Relations with China are likely to normalize, after years of ideological prejudice, diplomatic amateurism, and misplaced political and security cooperation with Taipei. Russia, however, presents a more complex challenge. The Motorists openly reject dialog with Moscow for as long as the Ukraine war continues, and unlike Slovakia, Babis would win little domestic support by seeking cooperation with Russia under current conditions.

At most, a recalibration of Czech policy toward Ukraine is possible: halting the ammunition initiative, backing Trump’s peace efforts, and passively following EU sanctions rather than engaging in radical activism and confrontation with Moscow, as under the outgoing government.

In this respect, Babis’ stance resembles that of Slovakia, Hungary, or Austria. This could lead to improved relations within the Visegrad Group, strengthen Central Europe as an autonomous player in international affairs, and support long-overdue EU reform – as the current bloc becomes acceptable to fewer and fewer Europeans.
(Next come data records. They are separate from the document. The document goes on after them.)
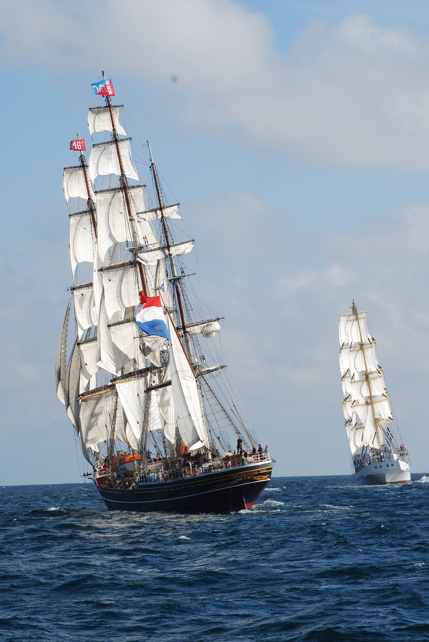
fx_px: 3262
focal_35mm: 183
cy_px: 321
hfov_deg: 7.5
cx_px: 214
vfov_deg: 11.2
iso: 125
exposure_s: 1/250
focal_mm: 122
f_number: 10
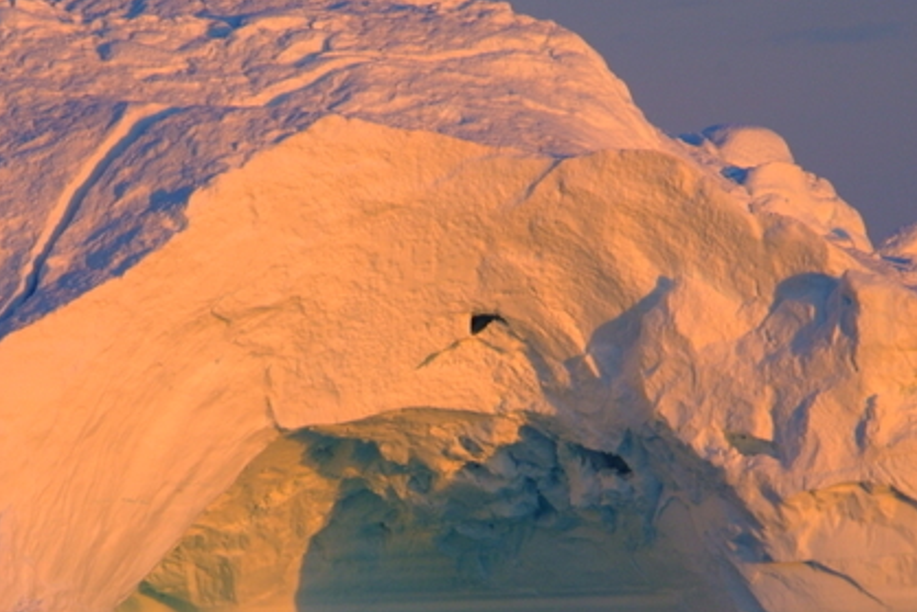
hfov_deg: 2.8
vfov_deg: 1.8
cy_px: 273
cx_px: 258
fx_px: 19008
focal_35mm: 746
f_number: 5.3
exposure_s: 1/500
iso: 400
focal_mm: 260
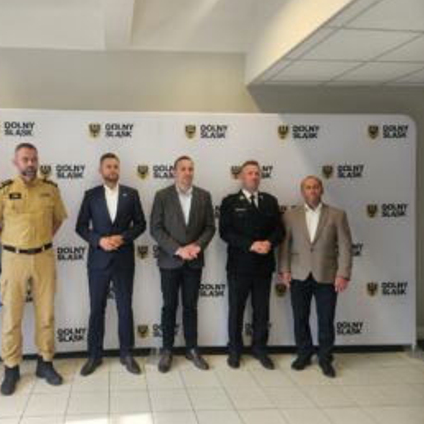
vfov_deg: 57.3
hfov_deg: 55.9
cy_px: 209
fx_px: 388
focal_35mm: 28
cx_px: 136
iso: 64
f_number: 1.8
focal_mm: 5.4
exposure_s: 1/100
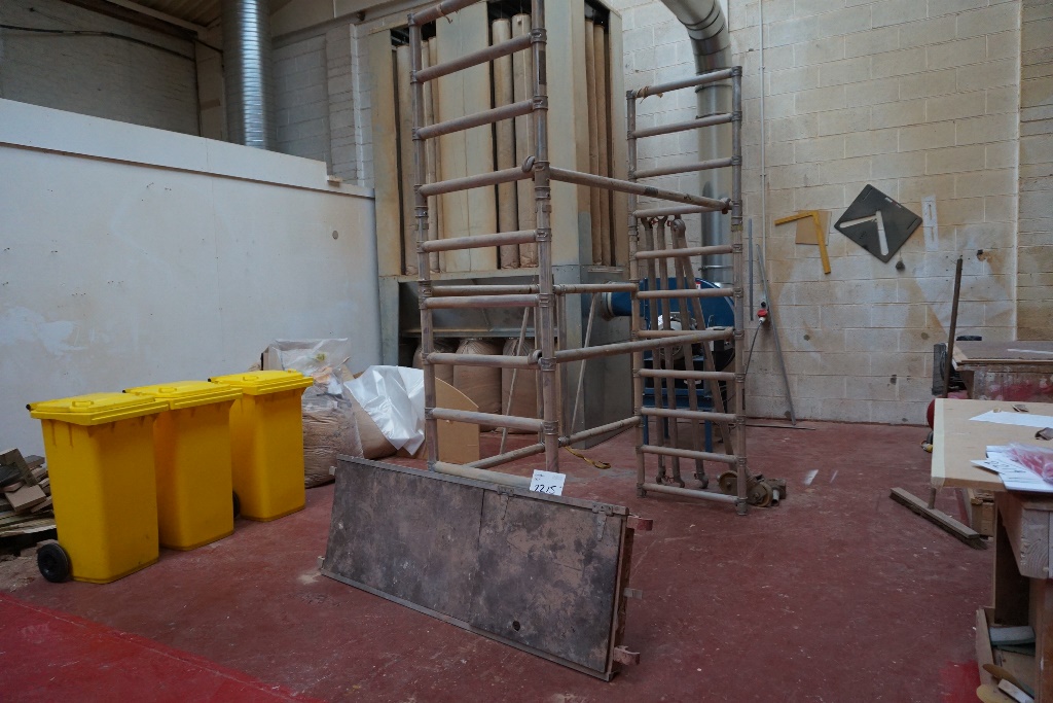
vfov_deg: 53.1
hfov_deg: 73.7
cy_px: 352
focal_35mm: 24
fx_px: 702
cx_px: 526
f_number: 4
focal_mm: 16
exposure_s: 1/160
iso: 1600
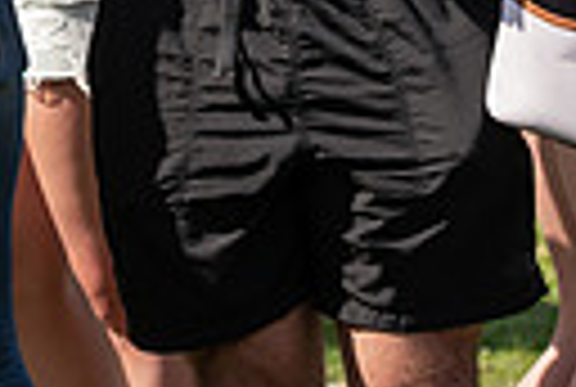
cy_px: -358
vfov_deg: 3.6
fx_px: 6158
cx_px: -40
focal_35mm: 384
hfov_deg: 5.3
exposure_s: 1/640
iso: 200
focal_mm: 85
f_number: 5.6
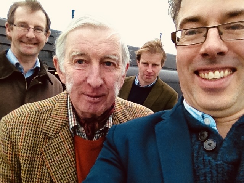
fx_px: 247
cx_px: 122
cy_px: 92
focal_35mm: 35
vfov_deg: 40.7
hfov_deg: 52.6
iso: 125
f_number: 2.4
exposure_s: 1/884
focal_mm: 1.85
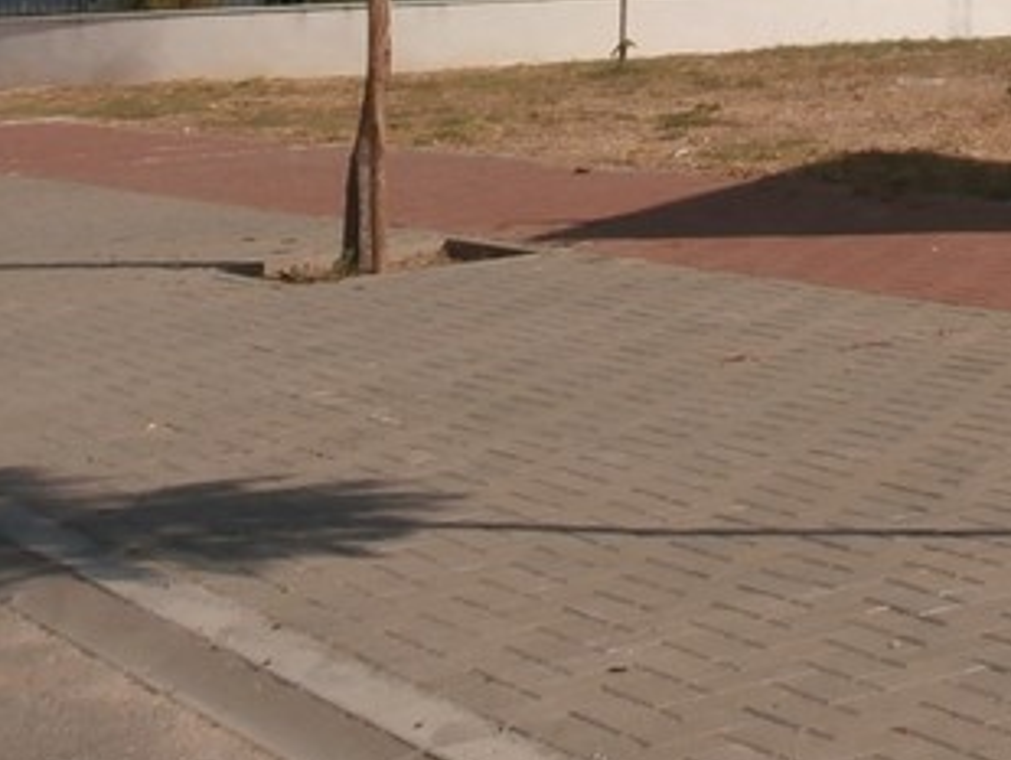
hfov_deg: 18.7
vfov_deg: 14.0
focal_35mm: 99
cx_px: 1246
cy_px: -369
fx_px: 2894
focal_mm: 5.36
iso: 100
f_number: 3.5
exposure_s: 1/2000
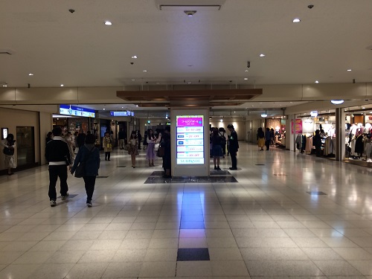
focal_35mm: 29
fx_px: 312
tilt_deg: -2.5
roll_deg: -0.9
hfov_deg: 61.7
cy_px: 140
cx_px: 186
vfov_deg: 48.2
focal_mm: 4.15
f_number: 2.2
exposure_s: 1/40
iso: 32
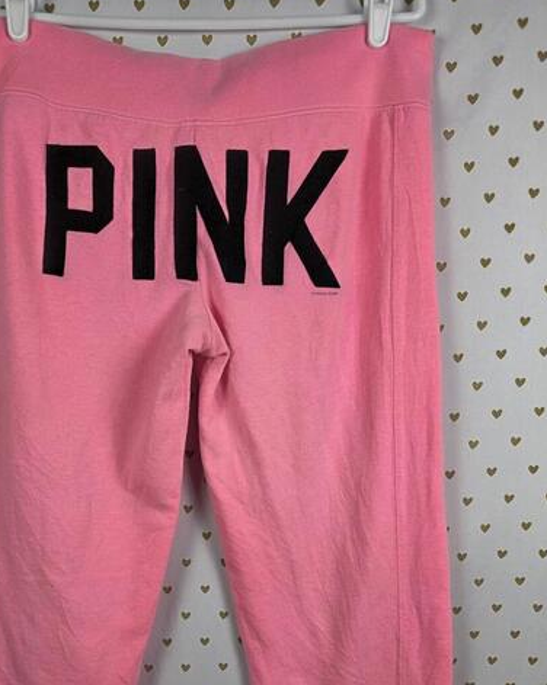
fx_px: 709
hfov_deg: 41.7
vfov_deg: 49.9
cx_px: 184
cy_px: 498
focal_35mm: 35
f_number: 1.7
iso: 64
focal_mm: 6.3
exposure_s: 1/180
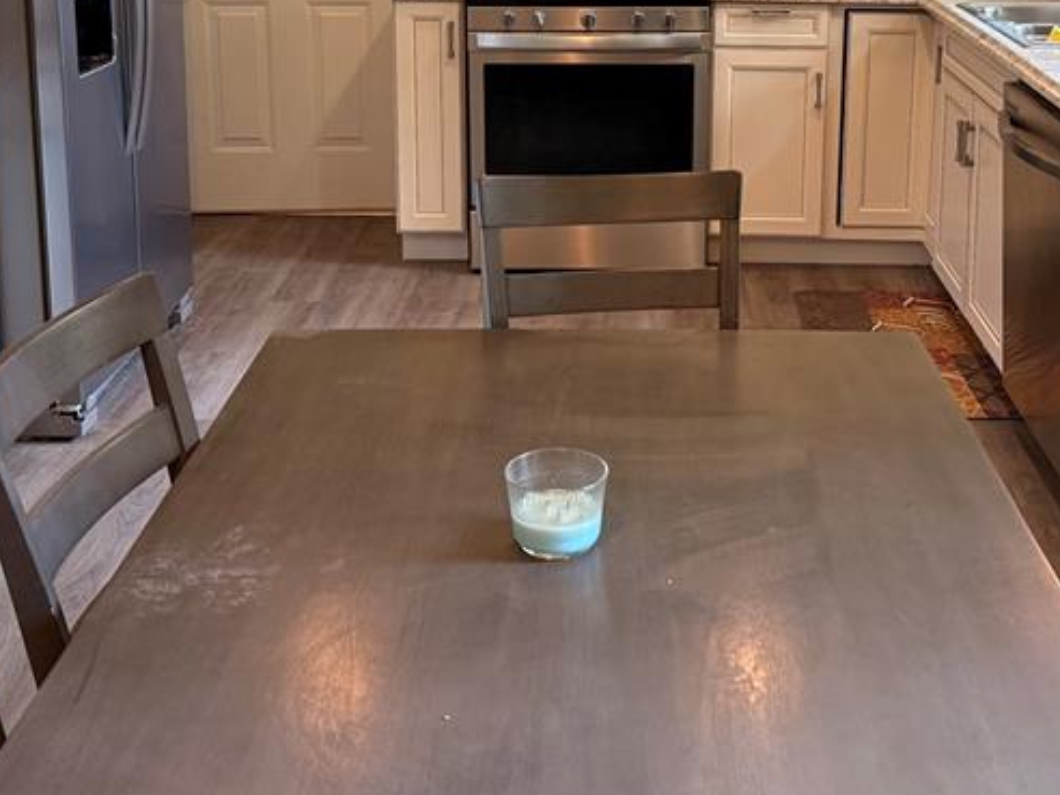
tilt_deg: -10.6
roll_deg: -0.1
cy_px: 90
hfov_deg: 38.1
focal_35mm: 50
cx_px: 597
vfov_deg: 28.1
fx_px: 1531
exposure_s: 1/60
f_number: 1.78
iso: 200
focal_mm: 6.76
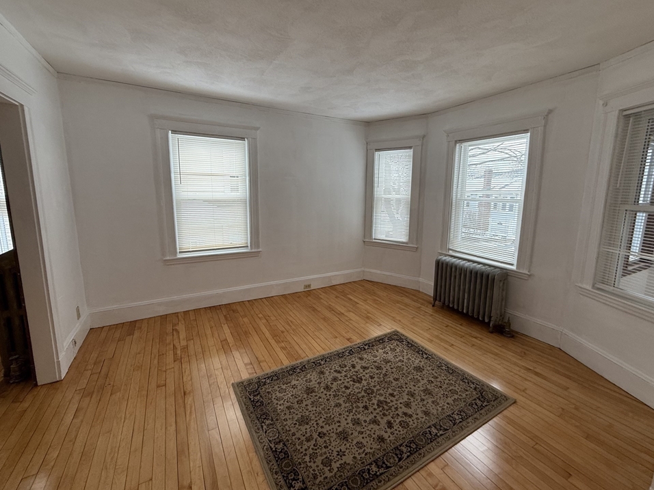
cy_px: 234
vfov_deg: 81.7
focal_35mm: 15
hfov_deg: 98.2
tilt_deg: -7.2
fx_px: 283
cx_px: 333
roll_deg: -1.6
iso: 64
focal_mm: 2.22
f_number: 2.2
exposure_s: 1/120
In the long run, a stronger emphasis on Central European cooperation and integration could help overcome the false West–East dilemma and revive the region’s shared historical legacy. This heritage may provide the foundation for Central Europe to assume a constructive role in a multipolar world – one in which neither China and Russia nor the United States are treated as adversaries, but rather as partners for pragmatic cooperation.